Around him, the horses whinnied and Shae give a low bark. Kormak studied their surroundings for any sign of the vermin pack or something like it, but he could find none. It seemed they did not dare come close to the Watchtower. Perhaps it would be different further along the route.
“It does not get any easier, does it?” Lucas said. "I never thought I would miss the rain but I'm starting to."
"I just hope that we don't miss what we're looking for," Brandon said.
"I don't think there's much chance of that," Kormak said. "We're looking for ancient Forghast. It was a huge city.”
"I think this mist is an improvement," Brandon said after some thought. "At least I don't have to look at the bloody hills and the bloody ruins anymore."
Breakfast was some dried meat and waybread. After that they mounted their horses and continued along the road. No one rode too fast in case they came across an obstruction. It would be all too easy for a horse to fall and break its leg. Kormak was worried that time was growing very short, that the ancient evil around them was very close to breaking out.
As the morning wore on, the mist evaporated and the hills around them became visible once again. Huge rocks dotted the hillside and there were abandoned houses everywhere. They rode through a land that had once been densely populated – that much was obvious.
There were no people now but the evidence of former occupation just made the place seem all the emptier. There was a loneliness about all this emptiness that was deeper and more stark than it would have been had there been no signs of habitation at all. It was a reminder that human presence in the Cursed Lands was a temporary thing and that the land could easily swallow an entire kingdom, leaving only shattered reminders that people had once lived here. W
ar and plague and sorcery had destroyed the kingdom of Kharon. It made Kormak all too aware of how temporary all human life was and that got him thinking about the Old Ones.

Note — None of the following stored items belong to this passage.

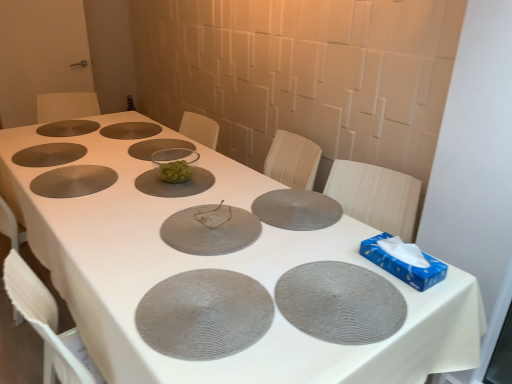
Question: Does matte gray placemat at center, which ranks as the 4th glass plate in front-to-back order, come in front of transparent glass bowl at center, arranged as the 8th glass plate when viewed from the front?

Choices:
 (A) no
 (B) yes

Answer: (B)

Question: Is matte gray placemat at center, acting as the 7th glass plate starting from the back, with transparent glass bowl at center, arranged as the 8th glass plate when viewed from the front?

Choices:
 (A) yes
 (B) no

Answer: (B)

Question: Can you confirm if matte gray placemat at center, acting as the 7th glass plate starting from the back, is taller than transparent glass bowl at center, the third glass plate positioned from the back?

Choices:
 (A) yes
 (B) no

Answer: (B)

Question: Does matte gray placemat at center, acting as the 7th glass plate starting from the back, appear on the right side of transparent glass bowl at center, arranged as the 8th glass plate when viewed from the front?

Choices:
 (A) no
 (B) yes

Answer: (B)

Question: Is transparent glass bowl at center, arranged as the 8th glass plate when viewed from the front, located within matte gray placemat at center, which ranks as the 4th glass plate in front-to-back order?

Choices:
 (A) yes
 (B) no

Answer: (B)

Question: Does matte gray placemat at center, acting as the 7th glass plate starting from the back, have a larger size compared to transparent glass bowl at center, the third glass plate positioned from the back?

Choices:
 (A) no
 (B) yes

Answer: (B)

Question: Is matte brown glass plate at center, which appears as the ninth glass plate when viewed from the front, smaller than matte gray glass plate at upper left, the 10th glass plate positioned from the front?

Choices:
 (A) no
 (B) yes

Answer: (A)

Question: Could you tell me if matte brown glass plate at center, which appears as the second glass plate when viewed from the back, is turned towards matte gray glass plate at upper left, placed as the first glass plate when sorted from back to front?

Choices:
 (A) no
 (B) yes

Answer: (A)

Question: Does matte brown glass plate at center, which appears as the second glass plate when viewed from the back, have a larger size compared to matte gray glass plate at upper left, placed as the first glass plate when sorted from back to front?

Choices:
 (A) no
 (B) yes

Answer: (B)

Question: Would you say matte brown glass plate at center, which appears as the ninth glass plate when viewed from the front, is outside matte gray glass plate at upper left, placed as the first glass plate when sorted from back to front?

Choices:
 (A) yes
 (B) no

Answer: (A)

Question: Is matte brown glass plate at center, which appears as the ninth glass plate when viewed from the front, beside matte gray glass plate at upper left, placed as the first glass plate when sorted from back to front?

Choices:
 (A) yes
 (B) no

Answer: (B)

Question: Considering the relative sizes of matte brown glass plate at center, which appears as the ninth glass plate when viewed from the front, and matte gray glass plate at upper left, placed as the first glass plate when sorted from back to front, in the image provided, is matte brown glass plate at center, which appears as the ninth glass plate when viewed from the front, shorter than matte gray glass plate at upper left, placed as the first glass plate when sorted from back to front,?

Choices:
 (A) no
 (B) yes

Answer: (A)

Question: Does clear glass bowl at center, marked as the 6th glass plate in a front-to-back arrangement, have a greater width compared to matte brown glass plate at center, which appears as the ninth glass plate when viewed from the front?

Choices:
 (A) no
 (B) yes

Answer: (B)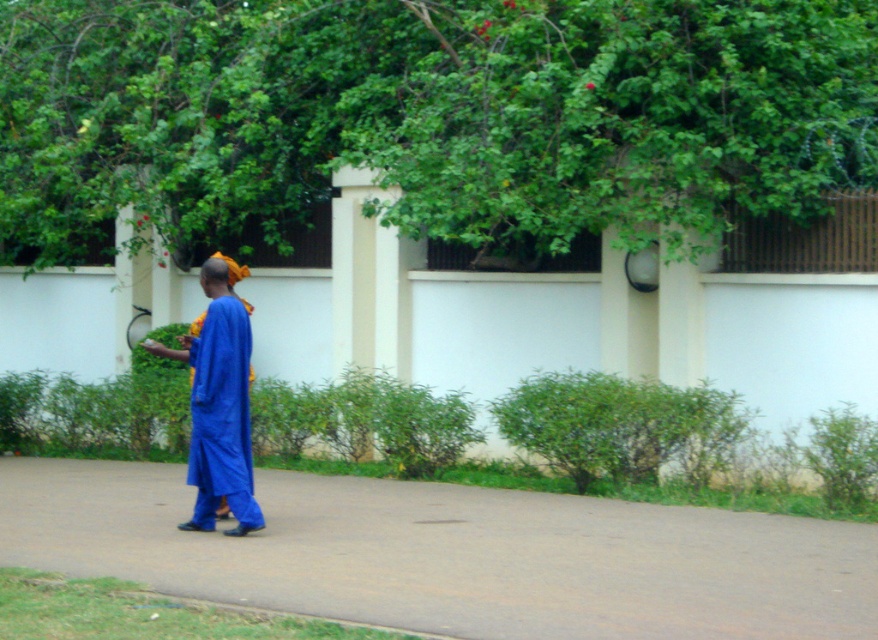
Question: Among these points, which one is farthest from the camera?

Choices:
 (A) (88, 180)
 (B) (245, 426)

Answer: (A)

Question: Is green leafy tree at upper center smaller than blue cotton robe at center?

Choices:
 (A) no
 (B) yes

Answer: (B)

Question: Is the position of smooth concrete pavement at center more distant than that of blue cotton robe at center?

Choices:
 (A) yes
 (B) no

Answer: (B)

Question: Based on their relative distances, which object is nearer to the smooth concrete pavement at center?

Choices:
 (A) blue cotton robe at center
 (B) green leafy tree at upper center

Answer: (A)

Question: Among these points, which one is nearest to the camera?

Choices:
 (A) (241, 342)
 (B) (148, 579)

Answer: (B)

Question: Observing the image, what is the correct spatial positioning of smooth concrete pavement at center in reference to blue cotton robe at center?

Choices:
 (A) right
 (B) left

Answer: (A)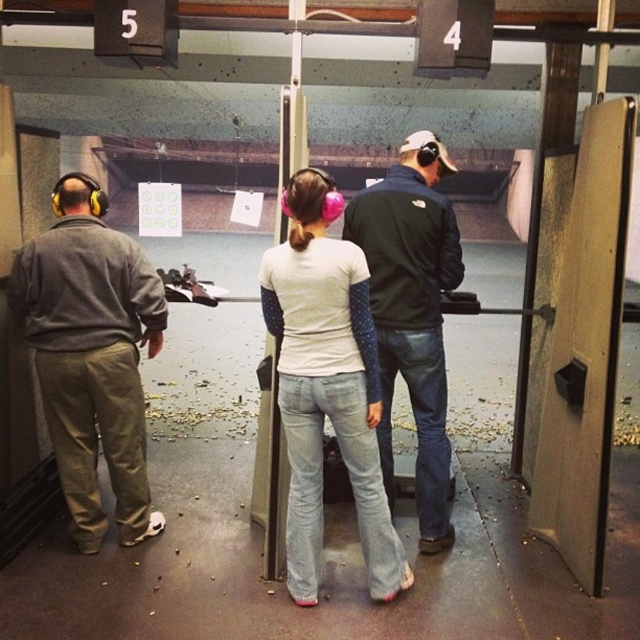
Question: Among these points, which one is farthest from the camera?

Choices:
 (A) (432, 440)
 (B) (83, 214)

Answer: (A)

Question: Is matte gray hoodie at left positioned at the back of dark blue jacket at center?

Choices:
 (A) no
 (B) yes

Answer: (B)

Question: Does matte gray hoodie at left have a lesser width compared to dark blue jacket at center?

Choices:
 (A) yes
 (B) no

Answer: (B)

Question: Does matte gray hoodie at left appear under dark blue jacket at center?

Choices:
 (A) no
 (B) yes

Answer: (B)

Question: Which of the following is the farthest from the observer?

Malion was out there now, hiding from the sun, possibly in one of those ruined buildings, most likely in the city towards which they rode. There was no good reason for the Old One going there Kormak could think of. Either he intended to warn Morghael or he had some other nefarious purpose.
Aisha rode up beside him, Shae trotting at the heels of her pony. She had a heavy cloak drawn tight around her shoulders and her dark hair peeked out from beneath the hood. “It is cold here,” she said. “Cold as one of the tombs in Kheshan.”
“You’re a long way from Kheshan,” he said. “It is a lot warmer there.”
She nodded. “You say you have been in the Southlands. Why was that?”
“I was sent to recover a blade. One of the brothers had gone missing there.”
“A Guardian?”
“Yes. Only Guardians carry dwarf-forged blades.”
“You found him?”
“Yes.”
“You don’t want to talk about it do you?”
“That’s observant of you.”
“Your Order always sends someone to reclaim your blades.”
“Dwarf-forged blades are not so common. The dwarves will not make new ones now. They say they fulfilled their side of the bargain and we no longer have the means to pay them.”
“You have talked to the Servants of the Old Ones?”
“They would not thank you for calling them that. They prefer to be called the People of the Stone.”
“Still, no matter what they like to be called, you have talked with them.”
“Yes.”
“What were they like?”
“I don’t know. The chamber was deep beneath the mountain and they allow no light.”
“I have heard it said that they have grown monstrous during their long time in the dark. That they do not want the eyes of anyone gazing upon them.”
“You won’t hear it from me. I caught no sight of them. I heard only their voices.”
Kormak paused for a moment, recollecting the strangeness of it, the way those inhuman, beautiful voices had echoed round the cavernous chambers. “It sounded like they were singing,” he said. “They did not sound like dwarves. I mean they did not sound small. Their voices were deep and thunderous. It was like listening to a giant.”